Spoken by generations of Boy Scouts over the course of nearly a century, these words have joined the battle between lawyers and the Department of Defense.
The headline-making clash has left many Scouts — including thousands of adults who went through the Scout ranks decades ago — scratching their heads, wondering what could be unconstitutional about an organization basically devoted to camping, hiking and other outdoor skills.
The American Civil Liberties Union of Illinois filed a lawsuit against the department in 1999, claiming U.S. military units have unconstitutionally supported hundreds of Boy Scout troops.
The Pentagon denied the claim, but a partial settlement on Nov. 15 required leadership to remind posts worldwide not to sponsor Scout troops in their official capacity.
Of course, service members may still lead troops on their own time, and the Scouts themselves may continue holding meetings on areas of military bases that are open to anybody.
But behind the news, some are flabbergasted by the lawsuit.
“The American people know this is bogus,” said Sen. Jeff Sessions, Alabama Republican and Eagle Scout. “The Boy Scouts are not a religion. … They do nothing but good for young boys, and for the life of me I can’t understand why some of these groups have the right to tell them what their oath [should] say.”
More than 100 million American boys have been Scouts since the organization was chartered by Congress in 1916 with a bill signed into law by President Woodrow Wilson.
Mr. Sessions is among more than 200 members of Congress who were once Boy Scouts, including 22 who became Eagles, Scouting’s highest rank — an honor shared by Secretary of Defense Donald H. Rumsfeld. There are no “former Eagle Scouts” — it is a lifetime honor, earned by fewer than 1 percent of Scouts. Among those who obtained Eagle rank were Apollo astronaut James Lovell, former NBA star and New Jersey Sen.
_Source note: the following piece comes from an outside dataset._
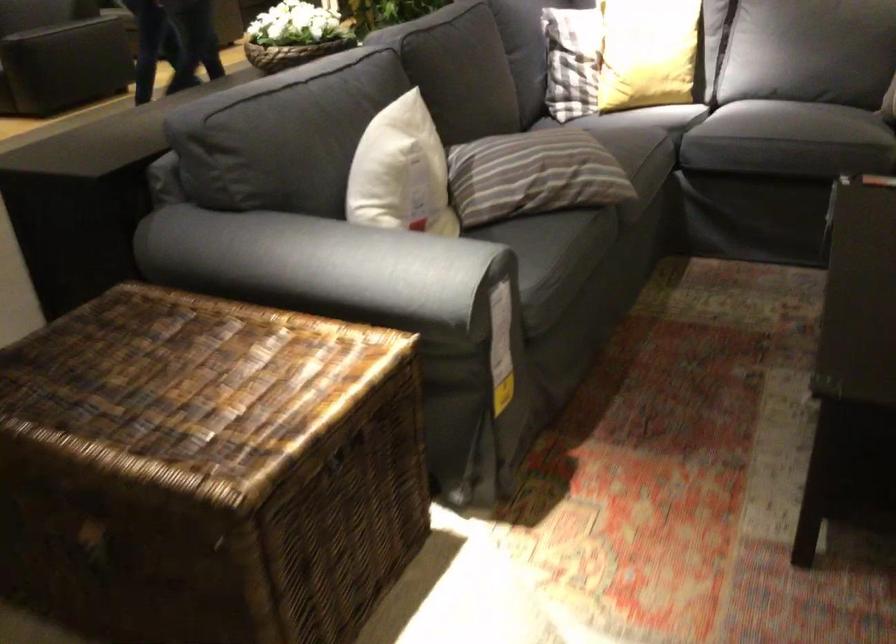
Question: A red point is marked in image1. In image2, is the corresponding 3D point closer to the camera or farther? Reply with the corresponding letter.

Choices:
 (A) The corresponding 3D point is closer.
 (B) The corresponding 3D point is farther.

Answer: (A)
Bill Bradley, and Texas billionaire H. Ross Perot.
The ACLU denies being part of an anti-Scout vendetta.
“It’s puzzling to me when people talk about ‘the ACLU’s lawsuit against the Boy Scouts,’” said ACLU spokesman Ed Yohnka. “We didn’t sue the Boy Scouts. … Our challenge was against government activity.”
The suit centered on the First Amendment’s so-called “EstablishmentClause,” which reads: “Congress shall make no law respecting an establishment of religion.”
Lawyers said the Defense Department violated the Constitution by officially sponsoring an organization that requires members to believe in God.
“We haven’t kicked Scouts off military bases,” Mr. Yohnka said. “That’s not the intent of the suit. It’s not the intent of our effort. Our effort is an earnest one to ensure that our leaders abide by the Constitution.”